Entries taken from a collection
---------------

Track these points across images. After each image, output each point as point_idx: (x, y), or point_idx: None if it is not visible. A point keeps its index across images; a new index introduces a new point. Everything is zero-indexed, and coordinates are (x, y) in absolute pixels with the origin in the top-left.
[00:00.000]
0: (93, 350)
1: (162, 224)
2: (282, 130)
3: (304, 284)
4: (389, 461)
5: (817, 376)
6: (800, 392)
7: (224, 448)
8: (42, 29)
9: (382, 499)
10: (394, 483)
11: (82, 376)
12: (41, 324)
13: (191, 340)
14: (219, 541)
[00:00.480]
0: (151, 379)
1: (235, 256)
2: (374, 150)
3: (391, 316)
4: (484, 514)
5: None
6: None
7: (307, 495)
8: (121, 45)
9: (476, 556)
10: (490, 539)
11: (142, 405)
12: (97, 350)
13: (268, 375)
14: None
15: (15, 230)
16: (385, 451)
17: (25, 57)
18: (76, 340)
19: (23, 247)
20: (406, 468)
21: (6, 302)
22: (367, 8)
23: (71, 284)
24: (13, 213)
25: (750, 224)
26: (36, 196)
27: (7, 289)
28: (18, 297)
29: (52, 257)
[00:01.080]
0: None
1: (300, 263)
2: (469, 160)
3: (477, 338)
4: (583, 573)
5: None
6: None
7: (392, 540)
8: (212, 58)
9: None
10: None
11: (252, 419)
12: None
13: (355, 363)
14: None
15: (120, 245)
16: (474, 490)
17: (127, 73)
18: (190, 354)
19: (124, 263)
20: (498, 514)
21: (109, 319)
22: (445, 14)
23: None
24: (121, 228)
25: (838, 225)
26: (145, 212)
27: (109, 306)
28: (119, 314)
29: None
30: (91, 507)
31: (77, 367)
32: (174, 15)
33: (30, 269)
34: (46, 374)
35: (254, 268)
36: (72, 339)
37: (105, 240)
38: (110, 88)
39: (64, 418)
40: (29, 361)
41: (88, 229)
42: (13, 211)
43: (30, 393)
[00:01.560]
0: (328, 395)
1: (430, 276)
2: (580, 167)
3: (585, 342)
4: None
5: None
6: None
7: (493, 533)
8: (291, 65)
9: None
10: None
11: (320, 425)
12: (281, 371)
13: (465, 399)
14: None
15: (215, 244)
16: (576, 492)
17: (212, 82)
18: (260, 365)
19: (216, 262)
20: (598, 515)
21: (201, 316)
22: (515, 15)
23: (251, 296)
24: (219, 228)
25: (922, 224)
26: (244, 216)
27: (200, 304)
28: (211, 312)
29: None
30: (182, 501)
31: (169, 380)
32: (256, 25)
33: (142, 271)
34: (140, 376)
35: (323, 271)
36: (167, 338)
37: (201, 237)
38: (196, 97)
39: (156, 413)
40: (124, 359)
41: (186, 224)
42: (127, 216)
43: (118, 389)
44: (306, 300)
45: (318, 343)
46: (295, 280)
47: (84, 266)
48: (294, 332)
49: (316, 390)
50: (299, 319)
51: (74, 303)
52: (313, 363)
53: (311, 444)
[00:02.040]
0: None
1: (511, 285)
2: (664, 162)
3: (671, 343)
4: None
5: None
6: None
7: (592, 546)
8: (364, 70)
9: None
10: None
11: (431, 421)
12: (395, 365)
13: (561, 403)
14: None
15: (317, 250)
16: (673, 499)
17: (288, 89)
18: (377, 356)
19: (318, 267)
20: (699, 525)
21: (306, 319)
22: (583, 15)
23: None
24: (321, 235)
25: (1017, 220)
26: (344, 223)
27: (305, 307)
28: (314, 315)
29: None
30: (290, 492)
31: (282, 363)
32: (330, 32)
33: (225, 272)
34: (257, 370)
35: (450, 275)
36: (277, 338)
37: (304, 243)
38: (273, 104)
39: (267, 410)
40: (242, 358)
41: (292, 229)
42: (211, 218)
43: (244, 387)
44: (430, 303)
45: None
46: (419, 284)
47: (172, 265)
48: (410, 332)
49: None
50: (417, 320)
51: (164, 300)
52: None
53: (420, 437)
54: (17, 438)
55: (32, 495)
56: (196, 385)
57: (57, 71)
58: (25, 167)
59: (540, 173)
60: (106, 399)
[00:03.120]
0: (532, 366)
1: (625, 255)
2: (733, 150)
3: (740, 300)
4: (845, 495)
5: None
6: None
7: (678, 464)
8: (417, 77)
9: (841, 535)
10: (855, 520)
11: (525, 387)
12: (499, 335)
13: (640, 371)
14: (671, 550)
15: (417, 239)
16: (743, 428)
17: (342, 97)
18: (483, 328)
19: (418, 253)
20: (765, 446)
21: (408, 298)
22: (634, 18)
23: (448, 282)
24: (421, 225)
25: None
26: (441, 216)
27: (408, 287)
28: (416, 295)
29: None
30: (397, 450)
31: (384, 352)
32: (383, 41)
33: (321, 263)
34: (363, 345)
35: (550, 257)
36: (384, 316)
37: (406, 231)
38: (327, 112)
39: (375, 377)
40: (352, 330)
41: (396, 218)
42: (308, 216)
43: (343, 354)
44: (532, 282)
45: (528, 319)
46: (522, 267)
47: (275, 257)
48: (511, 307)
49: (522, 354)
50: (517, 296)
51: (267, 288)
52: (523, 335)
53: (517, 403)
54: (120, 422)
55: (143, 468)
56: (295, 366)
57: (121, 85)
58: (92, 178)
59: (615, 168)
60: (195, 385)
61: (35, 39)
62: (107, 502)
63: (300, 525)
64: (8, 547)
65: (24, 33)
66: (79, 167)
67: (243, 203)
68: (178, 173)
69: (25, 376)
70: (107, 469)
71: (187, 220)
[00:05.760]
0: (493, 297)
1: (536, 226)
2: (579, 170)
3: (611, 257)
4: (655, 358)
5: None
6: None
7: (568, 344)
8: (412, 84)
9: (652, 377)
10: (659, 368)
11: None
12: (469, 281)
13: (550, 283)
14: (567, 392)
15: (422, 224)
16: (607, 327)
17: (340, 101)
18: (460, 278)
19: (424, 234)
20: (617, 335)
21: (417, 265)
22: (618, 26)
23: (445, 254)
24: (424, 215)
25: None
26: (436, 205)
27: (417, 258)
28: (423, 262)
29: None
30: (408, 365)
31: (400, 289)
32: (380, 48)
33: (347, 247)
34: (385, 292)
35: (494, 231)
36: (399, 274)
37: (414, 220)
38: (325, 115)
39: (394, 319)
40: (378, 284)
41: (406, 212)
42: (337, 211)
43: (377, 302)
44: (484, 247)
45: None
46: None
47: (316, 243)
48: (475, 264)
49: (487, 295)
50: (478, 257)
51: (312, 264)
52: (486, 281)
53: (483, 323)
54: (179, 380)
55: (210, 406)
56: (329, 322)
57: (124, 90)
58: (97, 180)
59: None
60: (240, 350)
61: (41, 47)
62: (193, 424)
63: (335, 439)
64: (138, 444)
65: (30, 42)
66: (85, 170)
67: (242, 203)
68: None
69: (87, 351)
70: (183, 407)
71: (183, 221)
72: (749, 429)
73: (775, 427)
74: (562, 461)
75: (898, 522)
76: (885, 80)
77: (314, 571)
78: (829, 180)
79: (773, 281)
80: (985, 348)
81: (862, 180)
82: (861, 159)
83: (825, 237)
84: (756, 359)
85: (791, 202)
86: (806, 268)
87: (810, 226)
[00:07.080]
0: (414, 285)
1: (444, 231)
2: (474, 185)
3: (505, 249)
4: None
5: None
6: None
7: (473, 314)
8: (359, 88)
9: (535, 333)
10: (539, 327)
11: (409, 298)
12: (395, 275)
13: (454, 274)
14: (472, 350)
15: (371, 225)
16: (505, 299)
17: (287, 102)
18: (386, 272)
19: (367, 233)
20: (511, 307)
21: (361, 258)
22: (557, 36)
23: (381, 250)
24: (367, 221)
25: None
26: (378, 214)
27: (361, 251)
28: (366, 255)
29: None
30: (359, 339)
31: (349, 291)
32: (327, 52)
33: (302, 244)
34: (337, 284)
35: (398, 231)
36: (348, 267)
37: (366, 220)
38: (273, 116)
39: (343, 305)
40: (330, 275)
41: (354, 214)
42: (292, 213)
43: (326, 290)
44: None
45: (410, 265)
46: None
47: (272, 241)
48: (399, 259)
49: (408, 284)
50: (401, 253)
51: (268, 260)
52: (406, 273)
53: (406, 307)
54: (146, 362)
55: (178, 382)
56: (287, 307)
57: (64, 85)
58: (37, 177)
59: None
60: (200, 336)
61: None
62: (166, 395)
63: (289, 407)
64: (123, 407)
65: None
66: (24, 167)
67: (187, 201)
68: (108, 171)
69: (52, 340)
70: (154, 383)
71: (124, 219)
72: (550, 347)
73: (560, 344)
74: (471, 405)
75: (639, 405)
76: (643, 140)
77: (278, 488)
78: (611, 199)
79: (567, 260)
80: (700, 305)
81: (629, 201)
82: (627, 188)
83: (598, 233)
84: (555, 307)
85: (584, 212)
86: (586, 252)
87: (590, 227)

---------------

Look above for the line with "1: (162, 224)" and the line with "26: (36, 196)". Write out those two lines and all the lines between them, exactly, and no others.

Written answer:
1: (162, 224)
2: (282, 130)
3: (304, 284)
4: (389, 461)
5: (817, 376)
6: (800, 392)
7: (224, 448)
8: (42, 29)
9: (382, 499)
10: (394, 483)
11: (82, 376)
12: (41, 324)
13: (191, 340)
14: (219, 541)
[00:00.480]
0: (151, 379)
1: (235, 256)
2: (374, 150)
3: (391, 316)
4: (484, 514)
5: None
6: None
7: (307, 495)
8: (121, 45)
9: (476, 556)
10: (490, 539)
11: (142, 405)
12: (97, 350)
13: (268, 375)
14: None
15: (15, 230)
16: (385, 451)
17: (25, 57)
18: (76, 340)
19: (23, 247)
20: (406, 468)
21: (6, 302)
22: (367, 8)
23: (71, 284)
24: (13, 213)
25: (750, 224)
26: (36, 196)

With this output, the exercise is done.